A mudança não precisa ser uma ameaça. Ela pode ser, na verdade, uma grande oportunidade. Desde que os primeiros veículos se tornaram digitais e mudaram as possibilidades do jornalismo, não vivemos outro momento tão significativo como o que estamos presenciando agora. A Inteligência Artificial está trazendo transformações para todo o mundo e não é diferente para nosso setor.

Muitos gestores de redação destemidos têm percebido as oportunidades e mergulhado fundo. De acordo com a Wan-Ifra (Associação Mundial de Editores de Notícias, na sigla em inglês), 50% das redações jornalísticas espalhadas pelo mundo já utilizam ferramentas de IA, como ChatGPT.

Embora existam inevitáveis discussões sobre como a tecnologia pode ser prejudicial para a profissão, os principais casos de uso das ferramentas nas redações dizem respeito a capacidade de condensar informações trazendo mais agilidade para o processo de produção. Outras tarefas para as quais os jornalistas estão usando a tecnologia incluem pesquisas, correção de textos, transcrição de entrevistas em áudios, geradores de imagens, moderação de comentários, verificação de fatos e melhoria de fluxos de trabalho.

Na Suécia, a Rádio Sueca sempre precisou de soluções de gerenciamento de conteúdo bem sofisticadas devido às frequentes transmissões ao vivo realizadas de locais diferentes. O grupo conta, atualmente, com 55 escritórios e 26 estações locais. Por reconhecerem as limitações dos sistemas de gerenciamento de conteúdo prontos para uso, o grupo optou por um CMS customizado. O desejo de reduzir a dependência de fornecedores externos também serviu como motivação.

Além de utilizar a Inteligência Artificial para produção de conteúdo e curadoria, a Rádio Sueca também tem testado a tecnologia para fazer sugestões personalizadas de podcasts para os ouvintes. Funciona como um mecanismo de recomendação, mas também como um sistema de autoaprendizagem que melhora com o tempo.

A tendência é que os casos de uso da tecnologia evoluam à medida que mais grupos busquem por maneiras de integrar a inovação às suas operações. Com as mudanças que estão chegando, torna-se cada vez mais necessário treinamentos e alinhamentos editoriais. Apenas 20% dos profissionais que utilizam ferramentas de Inteligência Artificial contam com orientações da gestão sobre como usar a tecnologia.
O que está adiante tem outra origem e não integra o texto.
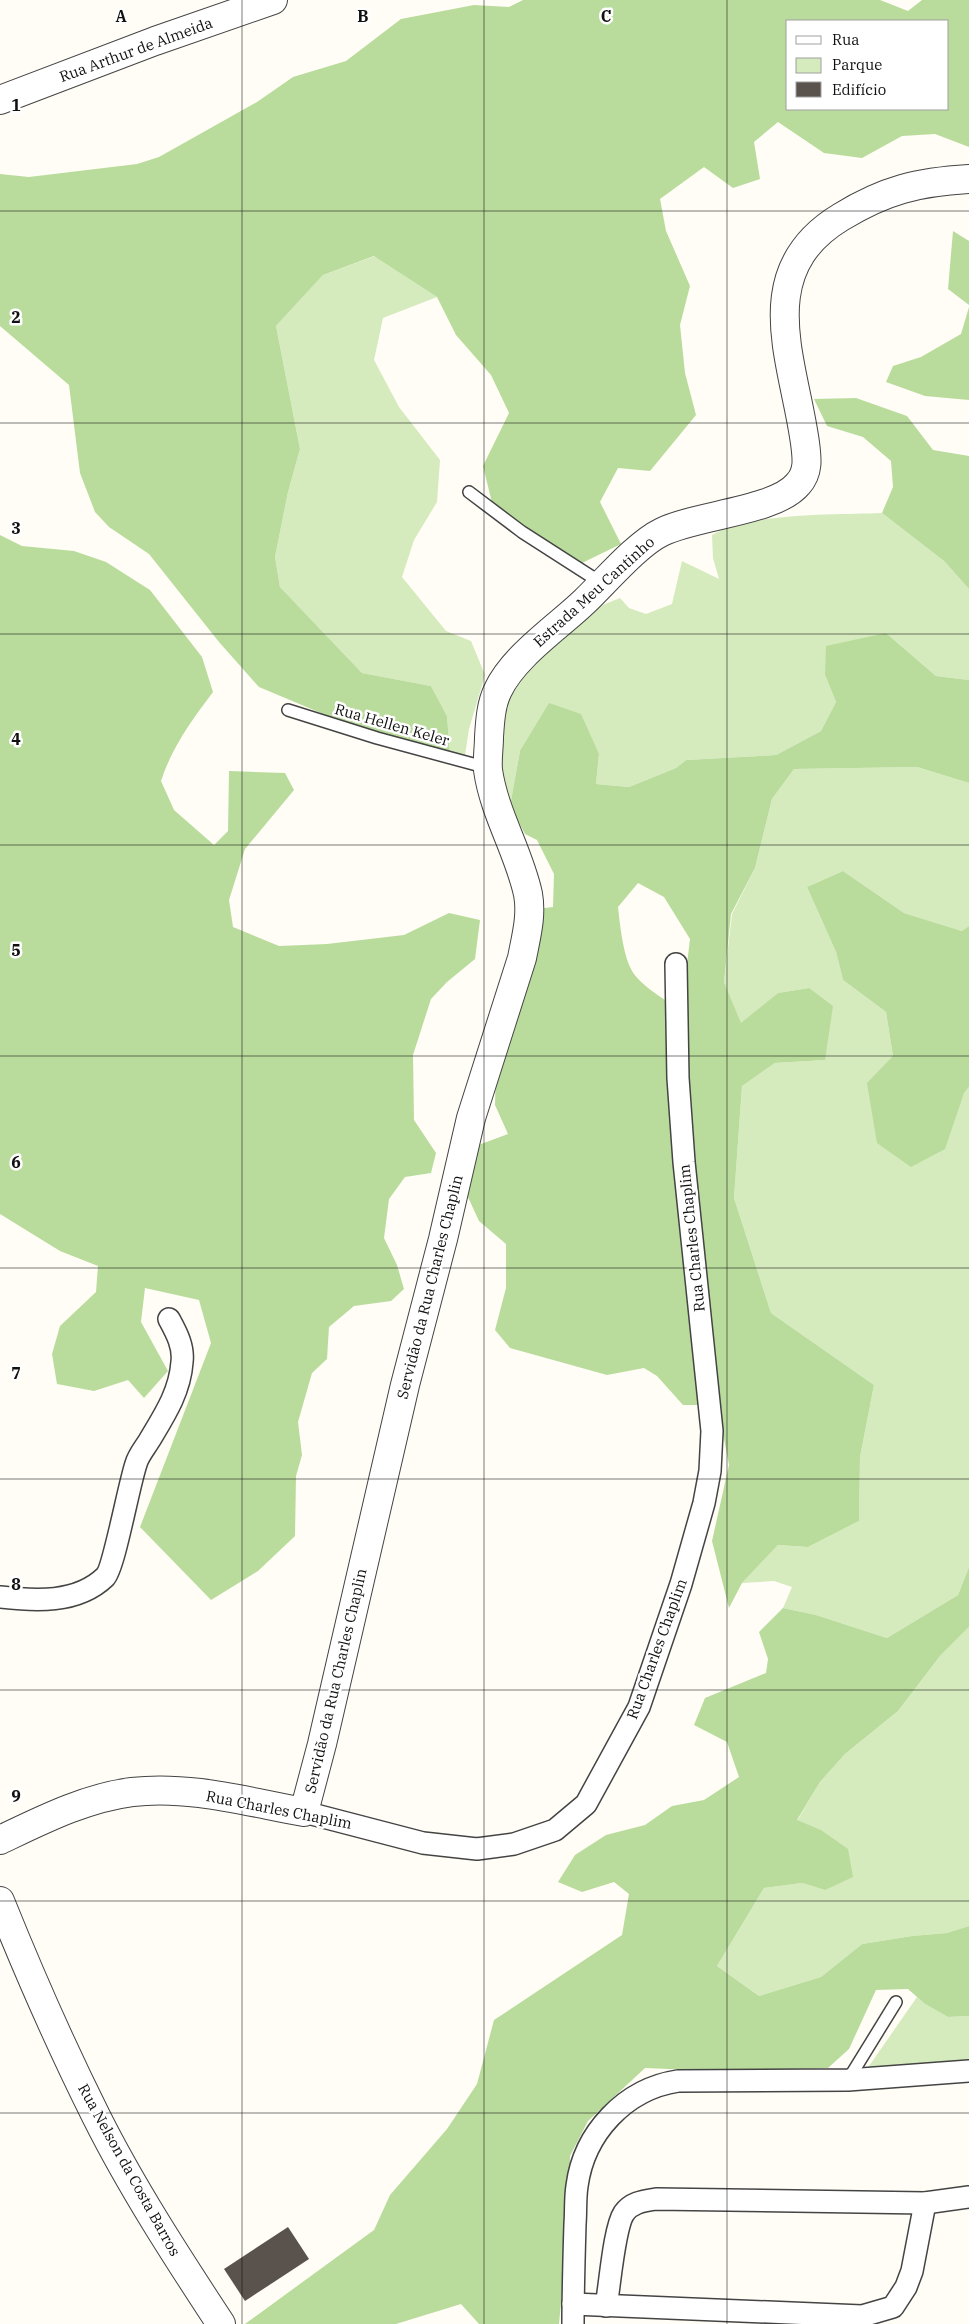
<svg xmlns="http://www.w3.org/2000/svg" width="969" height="2324" font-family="'IBM Plex Serif',serif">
<rect width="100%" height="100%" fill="#fffdf5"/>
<g fill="#d5ebbd">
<polygon points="375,256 437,297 383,318 374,360 399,407 440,460 437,502 414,540 402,577 446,631 471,641 485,675 469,729 465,755 450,754 447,716 431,686 362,673 280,587 275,557 288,492 300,449 276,326 323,275"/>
<path d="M882,513l62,48 25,28v91l-33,-4 -50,-43 -61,42 11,27 -15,29 -45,24 -90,5 -10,8 -47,19 -33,-3 3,-30 -79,-3 -10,55 -18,-32 6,-52 35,-66 67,-50 20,-8 9,10 17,6 26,-10 10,-43 37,18 -6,-21 -1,-23c41,-23 122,-20 170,-22z"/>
<polygon points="917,767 969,783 969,926 962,931 904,913 843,871 807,887 836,952 843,980 886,1012 893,1056 964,1093 969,1087 969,1567 958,1595 887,1638 816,1615 783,1608 792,1587 774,1581 742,1583 778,1545 808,1547 859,1521 860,1457 874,1385 771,1313 734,1198 742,1086 775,1063 825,1060 809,988 778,993 741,1024 724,982 732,914 755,868 772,799 794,769"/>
<polygon points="969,1627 969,1926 947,1933 912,1936 862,1944 821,1977 759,1996 717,1966 764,1888 802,1883 825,1890 821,1830 797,1821 820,1782 845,1754 898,1711 940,1656"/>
<polygon points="917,1997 925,2004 948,2017 969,2016 969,2067 867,2069"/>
</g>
<g fill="#b9dc9c" fill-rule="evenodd">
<path d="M523,0h357l28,11 14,-11h47v147l-34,-13 -33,2 -40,22 -38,-5 -46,-31 -24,20 6,37 -27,9 -29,-21 -44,32 6,32 24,55 -10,39 5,48 11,42 -46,56 -32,-3 -18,34 21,42 -39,19 -89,-56 -10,-41 26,-53 -18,-38 -35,-40 -19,-38 -63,-41 -51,19 -47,51 24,123 -12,43 -13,65 5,30 82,86 69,13 16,30 3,38 -91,-25 -100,-42 -40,-45 -70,-88 -40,-27 -14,-15 -15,-39 -11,-88 -69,-59v-152l29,3 108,-13 22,-7 98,-55 36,-25 53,-16 55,-42 73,-14 35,2zM788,21h160v88h-160z"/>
<polygon points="953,231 969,241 969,305 948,289"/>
<polygon points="969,307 969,400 925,396 886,382 893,366 921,357 961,334"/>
<polygon points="856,398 907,416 933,450 969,456 969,589 944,561 882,513 893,487 891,461 863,437 827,426 814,399"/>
<path d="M0,535l22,11 52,5 32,11 44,28 52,67 11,35c-21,28 -41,55 -52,89l13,29 40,35 14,-14 1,-60 56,2 9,17 -49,59 -16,51 4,27 46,19 48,-2 77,-9 45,-22 31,7 -5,39 -28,23 -16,17 -18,56 1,65 22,33 -5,20 -26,4 -16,22 -5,39 13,27 7,24 -13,12 -37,5 -25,21 -2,32 -15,14 -14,49 4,33 -6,21 -1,60 -37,35 -47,29 -71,-73 71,-184 -12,-43 -54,-12 -4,34 27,49 -24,27 -16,-18 -34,11 -37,-7 -5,-30 8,-28 36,-34 2,-26 -38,-15 -60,-37z"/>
<path d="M886,633l50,43 33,4v103l-52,-16 -123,2 -22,30 -17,69 -24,46 -7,68 17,41 37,-30 31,-5 24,18 -8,54 -50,3 -33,23 -8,112 37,115 103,72 -14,72 -1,64 -51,26 -30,-2 -36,38 -13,25 -17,-67 17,-76 -17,-90 -27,-286v-108l5,-42 -26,-42 -26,-14 -20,24c2,18 5,46 13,62 6,13 29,28 42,36l30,400h-20l-26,-29 -13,-8 -37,7 -97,-27 -15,-18 11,-42v-44l-27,-23 -11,-24 -3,-47 43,-16 -13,-29 3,-113 22,-81 33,-4 1,-33 -17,-34 -12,-6 -15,-28 10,-55 29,-48 32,11 18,40 -3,30 33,3 47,-19 10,-8 90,-5 45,-24 15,-29 -11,-27 1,-29z"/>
<polygon points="843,871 904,913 962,931 969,926 969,1087 964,1093 945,1149 911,1167 877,1143 867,1083 893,1056 886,1012 843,980 836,952 807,887"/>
<polygon points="969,1567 969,1627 940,1656 898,1711 845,1754 820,1782 797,1820 821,1830 848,1849 853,1877 825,1890 802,1883 764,1888 717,1966 759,1996 821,1977 862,1944 912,1936 947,1933 969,1926 969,2016 948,2017 925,2004 908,1989 876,1990 849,2049 828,2068 717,2071 645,2068 588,2121 570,2156 569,2219 559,2324 479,2324 461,2304 396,2324 245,2324 374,2230 390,2195 447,2129 477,2084 494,2020 622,1935 629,1894 614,1882 582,1892 558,1882 575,1855 606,1835 645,1825 672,1806 704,1800 739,1777 727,1742 694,1725 705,1698 766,1673 768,1659 759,1632 783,1608 816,1615 887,1638 958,1595"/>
</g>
<polygon fill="#5a524d" points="288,2227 309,2259 245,2301 224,2269"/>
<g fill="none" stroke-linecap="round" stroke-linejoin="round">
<g stroke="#444" stroke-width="14">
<g id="service">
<polyline points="469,492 522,532 603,584"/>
<polyline points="288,710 377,738 488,768"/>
<polyline points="848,2080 896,2002"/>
</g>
</g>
<g stroke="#444" stroke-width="24">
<g id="minor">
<path d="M0,1597c34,4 77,7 105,-20 9,-9 24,-93 31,-113 2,-8 8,-15 13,-23 15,-25 31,-49 33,-79 2,-16 -6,-30 -13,-43"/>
<polyline points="304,1812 423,1843 477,1849 514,1844 555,1830 586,1804 639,1707 681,1584 704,1503 710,1471 712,1431 684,1162 678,1078 676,964"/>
<polyline points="573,2304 862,2316 893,2307 906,2287 912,2271 925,2203"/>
<path d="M606,2306c4,-21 8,-78 18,-93 8,-11 20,-12 32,-14l269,4 44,-6"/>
<path d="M573,2324c0,-33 1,-66 2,-100 1,-12 0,-25 2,-38 7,-53 48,-97 101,-105l170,-1 121,-9"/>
</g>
</g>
<g stroke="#444" stroke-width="30">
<g id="tertiary">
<polyline points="0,100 155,41 273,0"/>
<path d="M0,1840c42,-20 85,-42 132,-48 57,-7 116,10 172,20l18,-68 83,-359 38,-146 28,-121 51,-160c4,-21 10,-42 6,-64 -9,-42 -34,-81 -40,-124 -1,-11 1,-22 1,-33 1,-16 2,-33 9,-47 16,-34 60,-63 87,-89 21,-20 52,-57 77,-69 35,-17 114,-21 136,-48 11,-12 9,-26 7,-41 -11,-82 -55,-171 36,-226 44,-27 77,-35 128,-38"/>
<path d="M0,1901c29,72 61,145 96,215 36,72 81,141 125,208"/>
</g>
</g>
<use href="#service" stroke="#fff" stroke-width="11"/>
<use href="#minor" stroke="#fff" stroke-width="21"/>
<use href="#tertiary" stroke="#fff" stroke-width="28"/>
</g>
<path fill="none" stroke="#111" stroke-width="1" stroke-opacity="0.55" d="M242,0v2324M484,0v2324M727,0v2324M0,211h969M0,423h969M0,634h969M0,845h969M0,1056h969M0,1268h969M0,1479h969M0,1690h969M0,1901h969M0,2113h969"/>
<g text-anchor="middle" stroke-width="5" stroke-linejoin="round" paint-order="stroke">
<g font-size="15" fill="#111" stroke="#fff">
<text transform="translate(136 50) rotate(-20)" y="5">Rua Arthur de Almeida</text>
<text transform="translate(594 592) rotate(-42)" y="5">Estrada Meu Cantinho</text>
<text transform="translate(392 725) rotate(16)" y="5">Rua Hellen Keler</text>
<text transform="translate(692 1238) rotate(-96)" y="5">Rua Charles Chaplim</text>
<text transform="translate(430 1287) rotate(-76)" y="5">Servidão da Rua Charles Chaplin</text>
<text transform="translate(657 1649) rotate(-70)" y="5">Rua Charles Chaplim</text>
<text transform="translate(336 1681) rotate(-77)" y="5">Servidão da Rua Charles Chaplin</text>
<text transform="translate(279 1810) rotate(11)" y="5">Rua Charles Chaplim</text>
<text transform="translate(129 2170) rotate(61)" y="5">Rua Nelson da Costa Barros</text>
</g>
</g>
<g font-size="16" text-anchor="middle" font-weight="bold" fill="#111" stroke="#fff" stroke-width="5" stroke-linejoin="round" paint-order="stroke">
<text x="121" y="22">A</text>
<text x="363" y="22">B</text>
<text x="606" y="22">C</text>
<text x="16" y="111">1</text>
<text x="16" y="323">2</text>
<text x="16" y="534">3</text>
<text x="16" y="745">4</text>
<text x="16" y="956">5</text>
<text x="16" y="1168">6</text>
<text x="16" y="1379">7</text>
<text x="16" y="1590">8</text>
<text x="16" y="1802">9</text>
</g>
<rect x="786" y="20" width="162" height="90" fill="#ffffff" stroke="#a0a0a0"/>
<rect x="796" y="36" width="25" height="8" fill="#ffffff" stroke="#a0a0a0"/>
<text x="832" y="45" font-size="15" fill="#111111">Rua</text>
<rect x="796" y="58" width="25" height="15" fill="#d5ebbd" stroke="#a0a0a0"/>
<text x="832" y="70" font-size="15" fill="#111111">Parque</text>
<rect x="796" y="82" width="25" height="15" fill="#5a524d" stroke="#a0a0a0"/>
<text x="832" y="95" font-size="15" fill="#111111">Edifício</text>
</svg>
Parece prudente que os editores estabeleçam políticas específicas sobre como usar estas ferramentas. Um manual de ética sobre o uso da tecnologia pode, por exemplo, criar um ambiente seguro e transparente para os colaboradores, além de proteger questões relacionadas à imprecisão das informações, violação de direitos autorais bem como questões de proteção de dados e privacidade.

Embora a IA possa realizar muitas tarefas, as investigações e a narração de histórias que exigem a criatividade humana permanecem no centro do jornalismo. A tecnologia serve como complemento e auxílio no processo, mas é a ética do profissional que vai garantir a imparcialidade e a veracidade das informações apuradas. Um futuro promissor é um dueto inteligente entre jornalistas e Inteligência Artificial.